A friend of mine was working in a negative environment which may have contributed to her relapse. The last time I saw her, it was obvious that she was not taking her medication. She suffered from bipolar disorder. She had personal issues as well which could have also been a contributing factor. Another woman who used to work in the same department also suffered from mental illness.
You can look at people and not know that they have mental illness until something happens and they have a breakdown. We can’t tell who is living with depression, anxiety disorders or other mental issues. There is still a stigma attached to mental health and those suffering with it may not feel comfortable disclosing their struggles. The platform for them to do so may not be there. This is why World Health Day is observed on October 10 every year to raise awareness and mobilize efforts in support of better mental health.
What can you do to support mental health in your workplace? The Mental Health Foundation offers helpful tips for those who have mental illness and for those who work with them.
1. Talk about your feelings
2. Keep active
3. Eat well
4. Drink sensibly
5. Keep in touch
6. Ask for help
7. Take a break
8. Do something you’re good at
9. Accept who you are
10. Care for others
You can support a colleague by:
- Asking the person how they are doing. Be warm and sincere.
- Setting a time and place that is most comfortable for the person.
- Active listening. Give your undivided attention.
- Managing your own feelings. You want the person to feel that they can talk to you about anything without fear of judgment.
If your co-worker says that he or she is having suicidal thoughts or you suspect that they are thinking of committing suicide, it is very important that you encourage the person to get help.

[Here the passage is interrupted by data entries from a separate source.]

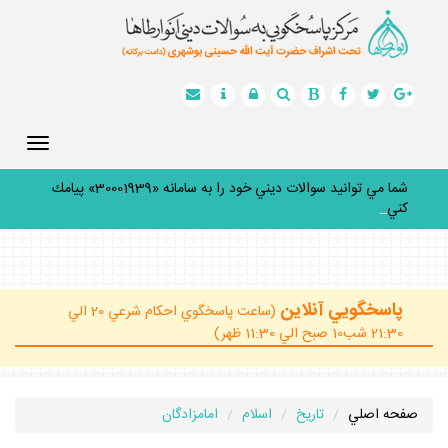
Toggle
gation
شما مي توانيد سوالات ديني خود را به سامانه «30001939» پيامك
كنيد.
_
پاسخگويي آنلاين
(ساعت پاسخگوي احكام شرعي 20 الي
21:30 شب10 صبح الي 11:30 ظهر)
صفحه اصلي
تاريخ
اسلام
امامزادگان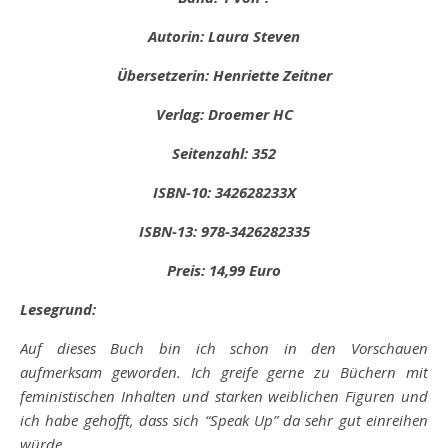
Autorin: Laura Steven
Übersetzerin: Henriette Zeitner
Verlag: Droemer HC
Seitenzahl: 352
ISBN-10: 342628233X
ISBN-13: 978-3426282335
Preis: 14,99 Euro
Lesegrund:
Auf dieses Buch bin ich schon in den Vorschauen
aufmerksam geworden. Ich greife gerne zu Büchern mit
feministischen Inhalten und starken weiblichen Figuren und
ich habe gehofft, dass sich “Speak Up” da sehr gut einreihen
würde.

You can keep in touch with co-worker who has been away from work by calling or sending cards. When they return, you could help them to get back into their work routine. For the co-worker who you see on a day to day basis, you can check up on them informally and find out how they are doing. You can offer to help them as a mentor or coach or friendly support on an ongoing basis. You could ask them if there is any way you can support them as they manage their condition such as spotting signs that they may have missed which indicate that they are becoming unwell.
My sister suffers from bipolar disorder. I will never forget the time when she was having a breakdown and she just clung to me. I held onto her. It was heartbreaking. Mental illness affects not only those who have it but those around them. We have to be there to offer them our love, support and whatever they may need. We have to be sensitive to what they are going through.
“We feel alone because due to the illness we have lost loved ones, families, friends, jobs, and it has created broken hearts & shattered dreams. We feel extremely unwanted for something we didn’t ask for and trying so hard to cope with. Believe us, if we could snap our fingers and make it disappear, it would be a wish come true. But that only happens in fairy tales.”
“Those who suffer from mental illness are stronger than you think. We must fight to go work, care for our families, be there for our friends, and act ‘normal’ while battling unimaginable pain.”
“Ignore those who say just get over it. Healing is a process.”
“The only thing more exhausting than having a mental illness is pretending like you don’t.”
“You keep a lot to yourself because it’s difficult to find people who understand.”
“This disease comes with a package: shame. When any other part of your body gets sick, you get sympathy.”
“The strongest people are not those who show strength in front of the world but those who fight and win battles that others do not know anything about.”